▶ _LA DEMANDE_
Rédigez la suite du texte sur le film consacré à saint Antoine-Marie Claret, en reprenant après sa dernière phrase.

▶ _EXTRAIT DE PAGE_
________________
« Saint Antoine-Marie Claret » de Pablo Moreno (2020)
Le Père Carlos Tobes, cmf, est l’aumônier national des Espagnols et des Hispanophones en France. Lui-même Missionnaire clarétain, il a vu le film de Pablo Moreno sur Saint Antoine-Marie Claret (1807-1870), fondateur de sa congrégation religieuse. L’Espagnol, qui dut s’exiler en France, a été béatifié par Pie XI le 25 février 1934 et canonisé par Pie XII le 7 mai 1950. Le film est disponible en DVD et en VOD sur la plateforme lefilmchretien.fr à partir du 15 juin.
Ce qui m’a touché, ce que je retiens du film
Le rêve de nombreux Clarétains s’est réalisé : un film sur notre fondateur, cet immense évangélisateur du 19e siècle. Je suppose que cela représente un grand investissement économique, mais nous y sommes arrivés : que l’on tourne un film sur le père Claret. Je suis impressionné par le travail et le résultat, ainsi que par la simplicité de l’œuvre.
Il fait état du Claret calomnié, détesté et donc persécuté. Nous connaissons très bien Claret par son autobiographie et par son abondante correspondance. Ces sources littéraires ont été prises en compte par le réalisateur, rendant ainsi le personnage de Claret plus contemporain.
J’ai été ému par le Claret évangélisateur et missionnaire, engagé dans la réalité sociale de son époque, surtout à Cuba, mais aussi à Madrid.
Claret et la reine : deux prisonniers. Éloigné de Cuba par les puissants, Claret est envoyé comme en prison à Madrid, lorsqu’il est nommé confesseur de la reine (d’Espagne Isabelle II, ndlr). Celle-ci, en quelque sorte prisonnière aussi à la Cour, a été traitée par son pasteur avec une réelle humanité. Leur prière à tous deux devant le tabernacle me parle aussi du « divin prisonnier ».
Le film fait honneur à la vérité sur le père Claret. Une évidence, mais ce n’était pas si facile. Le réalisateur le présente bien par les va-et-vient entre deux époques, la vie du père Claret (19e siècle) et la guerre civile espagnole (20e siècle), avec les dialogues entre les écrivains Pio Baroja et Azorín.
________________
▶ _DONNÉES ENREGISTRÉES_
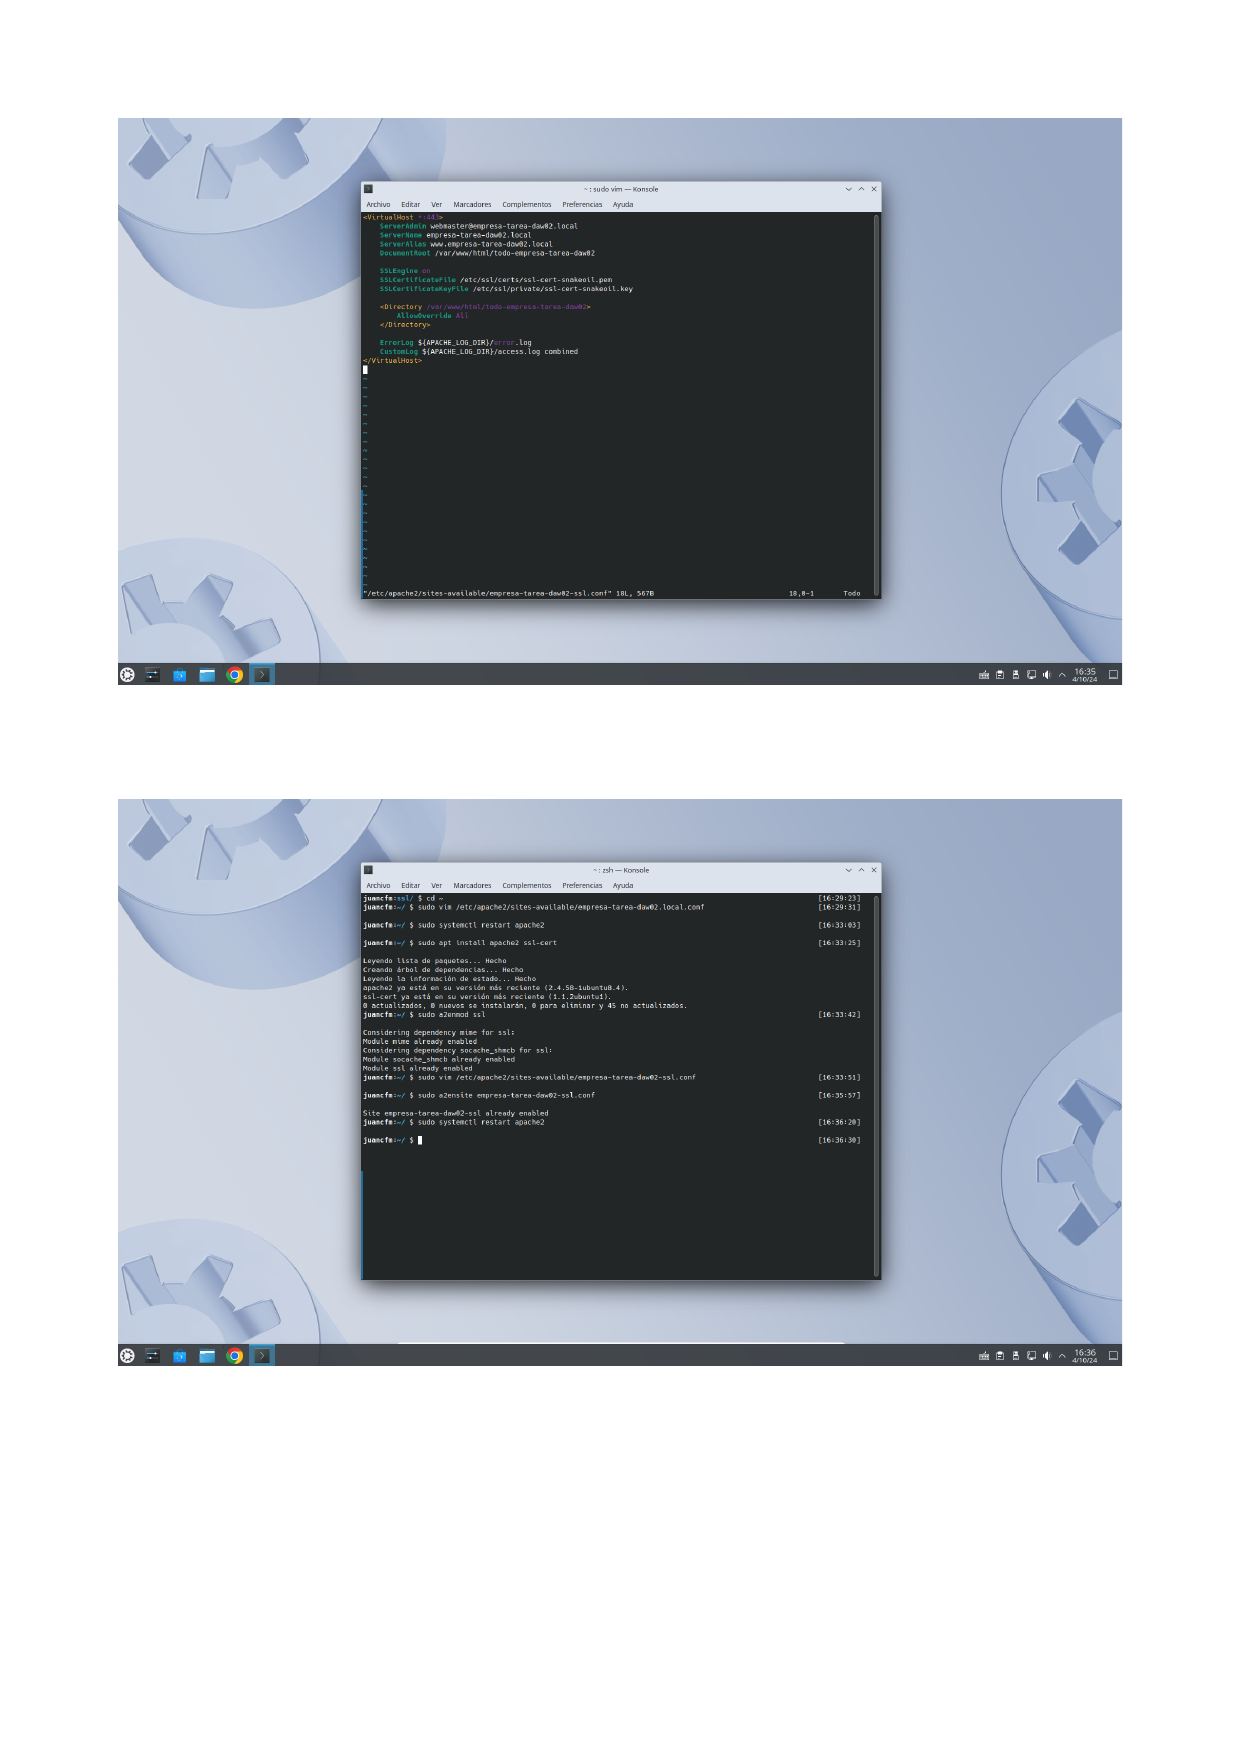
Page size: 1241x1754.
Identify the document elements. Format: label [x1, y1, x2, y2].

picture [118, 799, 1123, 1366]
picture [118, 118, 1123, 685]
________________
▶ _RÉPONSE_
Ce que j’ai pu creuser spirituellement grâce à lui
Claret ne se laisse décourager par rien pour entreprendre de nouvelles tâches et se donner entièrement jusqu’à la fin. Nous le voyons, jeune homme, dans les ateliers textiles de Sallent et Barcelone. C’était un grand professionnel, très au fait du monde de la mode, du design et de l’art de fabriquer n’importe quel tissu. Cette ambition dans le monde du textile, il la conserve après sa conversion, pour porter le Christ aux autres. Spirituellement, cela m’encourage à relire la définition de « missionnaire » que nous avons héritée de Claret. Le film me pousse encore plus à aborder les tâches apostoliques qui me sont confiées avec plus de courage, avec beaucoup de charité, en embrassant les sacrifices et les misères de tous les êtres humains de notre société. Sur le plan spirituel, le film me pousse à m’engager davantage en tant que Clarétain dans le monde des pauvres et des marginaux, en leur apportant la bonne nouvelle de l’Évangile et, ce, avec une joie évangélique à laquelle nous n’étions pas tellement habitués. Dans le film, le père Claret apparaît parfois aussi agréable que blagueur et plein d’humour.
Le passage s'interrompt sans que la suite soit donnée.